*TASK STATEMENT*: Below are the records; copy exactly the stretch from the line containing "Tell me what is at (244, 362)." through the line containing "What holds the log at (680, 767) up, and how?", both ends included, and nothing else.

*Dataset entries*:
□ □ □

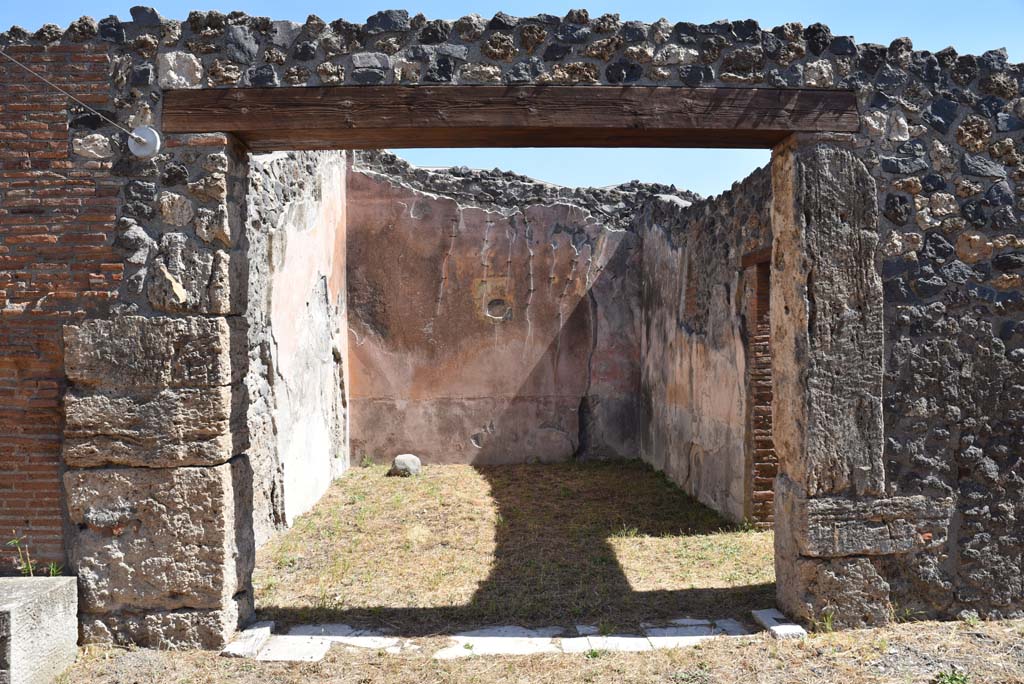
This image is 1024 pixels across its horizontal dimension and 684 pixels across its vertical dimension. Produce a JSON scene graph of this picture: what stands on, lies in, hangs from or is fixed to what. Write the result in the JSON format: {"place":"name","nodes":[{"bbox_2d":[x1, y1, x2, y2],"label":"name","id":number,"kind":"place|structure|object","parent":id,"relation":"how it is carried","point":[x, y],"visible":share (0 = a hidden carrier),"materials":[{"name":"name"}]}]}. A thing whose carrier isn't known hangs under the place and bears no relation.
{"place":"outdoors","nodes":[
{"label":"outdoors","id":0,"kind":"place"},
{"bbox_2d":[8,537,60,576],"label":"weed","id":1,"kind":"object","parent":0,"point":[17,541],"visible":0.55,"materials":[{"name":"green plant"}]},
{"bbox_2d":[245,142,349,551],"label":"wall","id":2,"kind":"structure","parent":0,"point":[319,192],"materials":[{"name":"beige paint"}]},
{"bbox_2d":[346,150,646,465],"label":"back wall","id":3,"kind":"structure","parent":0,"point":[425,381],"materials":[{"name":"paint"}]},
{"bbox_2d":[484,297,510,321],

□ □ □

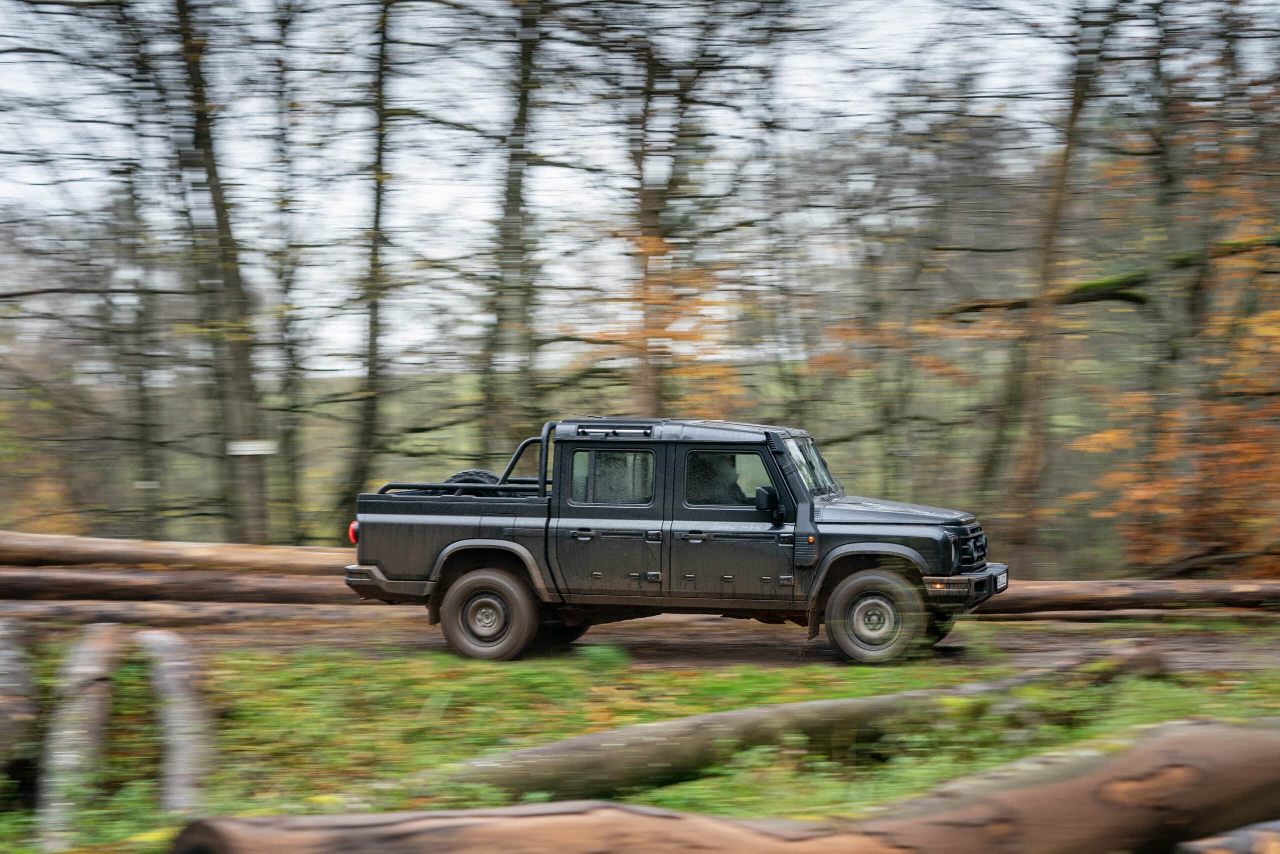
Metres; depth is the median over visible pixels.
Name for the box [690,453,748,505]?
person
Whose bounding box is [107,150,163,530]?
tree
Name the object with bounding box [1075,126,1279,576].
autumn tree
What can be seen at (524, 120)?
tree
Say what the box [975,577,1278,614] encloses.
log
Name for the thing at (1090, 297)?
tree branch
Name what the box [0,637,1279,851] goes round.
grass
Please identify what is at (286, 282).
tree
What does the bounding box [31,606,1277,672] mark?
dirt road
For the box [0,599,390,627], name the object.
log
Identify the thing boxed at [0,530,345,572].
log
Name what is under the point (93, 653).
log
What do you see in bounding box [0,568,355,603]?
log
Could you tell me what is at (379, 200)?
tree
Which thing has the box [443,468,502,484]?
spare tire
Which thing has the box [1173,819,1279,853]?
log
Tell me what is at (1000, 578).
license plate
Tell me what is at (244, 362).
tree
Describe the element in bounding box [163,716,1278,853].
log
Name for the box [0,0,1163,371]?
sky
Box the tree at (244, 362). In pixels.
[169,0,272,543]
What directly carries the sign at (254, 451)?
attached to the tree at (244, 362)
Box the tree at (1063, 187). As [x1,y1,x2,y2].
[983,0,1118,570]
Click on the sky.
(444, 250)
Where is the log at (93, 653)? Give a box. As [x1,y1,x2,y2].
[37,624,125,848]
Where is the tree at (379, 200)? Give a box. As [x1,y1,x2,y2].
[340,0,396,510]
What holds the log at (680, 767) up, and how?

□ □ □

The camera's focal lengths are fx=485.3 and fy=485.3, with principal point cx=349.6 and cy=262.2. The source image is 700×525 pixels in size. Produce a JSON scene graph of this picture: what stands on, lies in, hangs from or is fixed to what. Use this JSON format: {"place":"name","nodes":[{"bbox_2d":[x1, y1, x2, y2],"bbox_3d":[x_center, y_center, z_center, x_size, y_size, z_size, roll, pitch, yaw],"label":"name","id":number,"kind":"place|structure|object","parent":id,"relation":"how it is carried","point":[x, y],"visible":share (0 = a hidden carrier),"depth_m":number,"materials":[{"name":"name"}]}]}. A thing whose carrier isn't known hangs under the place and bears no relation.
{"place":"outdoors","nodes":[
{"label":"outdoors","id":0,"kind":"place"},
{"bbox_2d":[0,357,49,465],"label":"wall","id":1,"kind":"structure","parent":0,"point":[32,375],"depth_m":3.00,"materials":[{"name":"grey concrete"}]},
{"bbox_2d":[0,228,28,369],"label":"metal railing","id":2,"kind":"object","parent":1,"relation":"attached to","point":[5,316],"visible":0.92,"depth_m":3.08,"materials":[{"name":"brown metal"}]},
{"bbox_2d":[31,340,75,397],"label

□ □ □

*WRITTEN ANSWER*:
Tell me what is at (244, 362).
tree
Describe the element in bounding box [163,716,1278,853].
log
Name for the box [0,0,1163,371]?
sky
Box the tree at (244, 362). In pixels.
[169,0,272,543]
What directly carries the sign at (254, 451)?
attached to the tree at (244, 362)
Box the tree at (1063, 187). As [x1,y1,x2,y2].
[983,0,1118,570]
Click on the sky.
(444, 250)
Where is the log at (93, 653)? Give a box. As [x1,y1,x2,y2].
[37,624,125,848]
Where is the tree at (379, 200)? Give a box. As [x1,y1,x2,y2].
[340,0,396,510]
What holds the log at (680, 767) up, and how?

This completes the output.